1. Functional Exercise Makes You Fitter by Strengthening Chains
What does fitter even mean? I think it means being able to move through the ordinary physical challenges of your day without breaking down or breaking a sweat. Mostly we pick things up, bend over, reach for stuff, and propel our corpses up, down, and around. When you perform any of these movements, you’re not using a single muscle, but a coordinated chain of them. When you reach for a can of beans on a high shelf in the pantry, your body does many things. It balances you. It plants a foot solidly on the floor. It reaches and grasps. Then holds and retrieves. Then returns to normal. That all sounds like no big deal–unless you’re unfit. Then every one of the muscles working for that 15 oz tin of fruit will reject the idea, give up, and you’ll crash into the bread pans.
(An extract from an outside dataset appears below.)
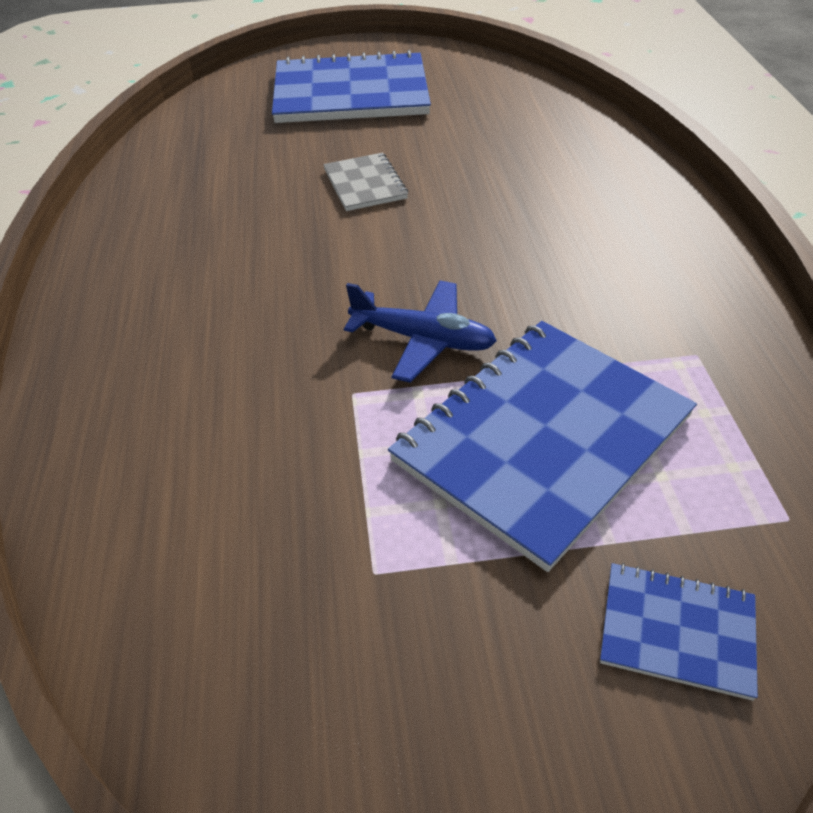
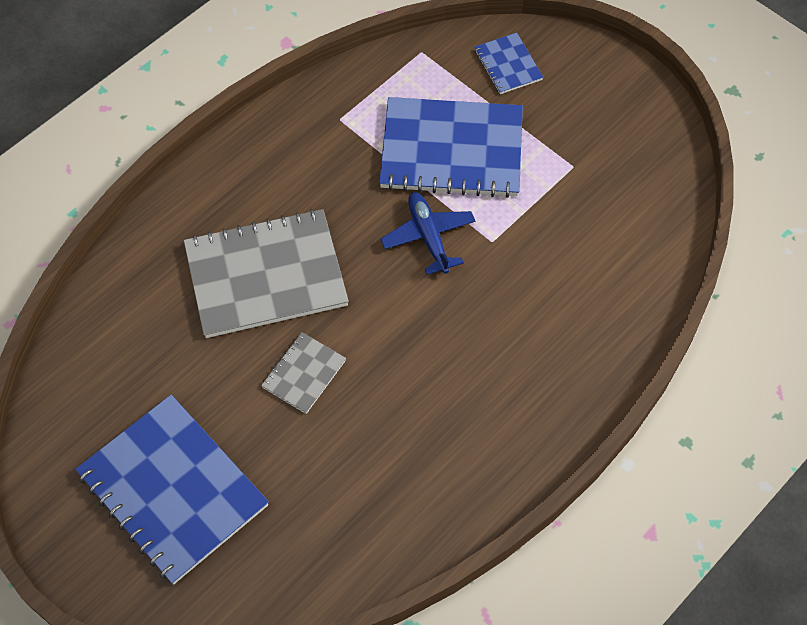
camera: 130 degrees left, 15 degrees up
none -> grey notebook [184,209,349,338]

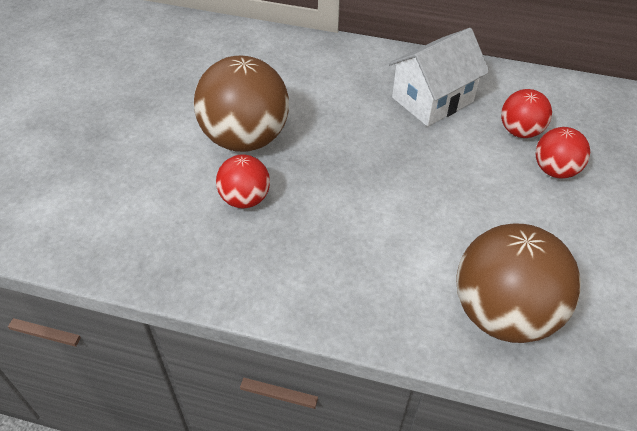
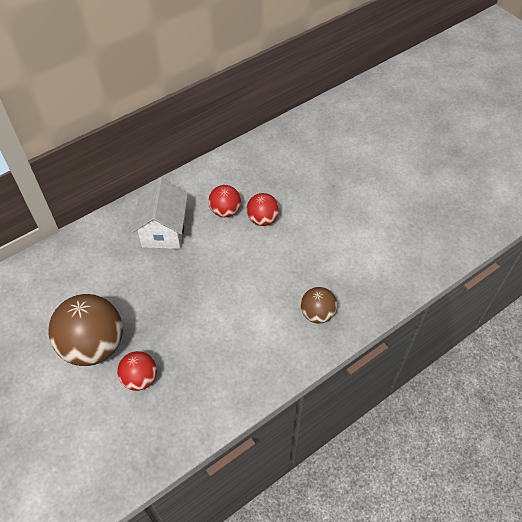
camera: 50 degrees left, 5 degrees up
brown ball [456,224,581,343] -> brown ball [301,287,337,323], size x0.54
Try this: Kettle Bell Clean and Jerk.
2. Functional Exercise Makes You Stronger by Focusing on Your Butt
Mostly through a seemingly endless variation of squats. It helps because your butt and your thighs are your powerhouse muscles. If they’re underdeveloped, you’re not going anywhere. Not up a flight of stairs. Not down a flight of stairs. You won’t get out of your chair. At least not easily. Doing squats and deadlifts and that weird sumo-stance thing that hurts so much builds these muscles. When they’re strong, they support every action your body performs—especially walking and lifting. When you carry a basket of laundry up a flight of stairs your butt’s doing most of the work.
Try this: Kettle Bell Sumo Stance
3. Functional Exercise Makes You Faster by Training Your Muscles as Teams
Because no muscle is an island. When you leap out the way of a careening shopping cart at Target, you want to be quick. By training the chain of muscles that helps you leap, you are prepared for these kinds of typical real-life low-key emergencies. Of course, you’ll be able to run faster, but you’re probably not a sprint racer. You’re probably a normal, mostly healthy, everyday kind of person who would like to play with your dog without throwing out your sacroiliac.
Functional training will get you there.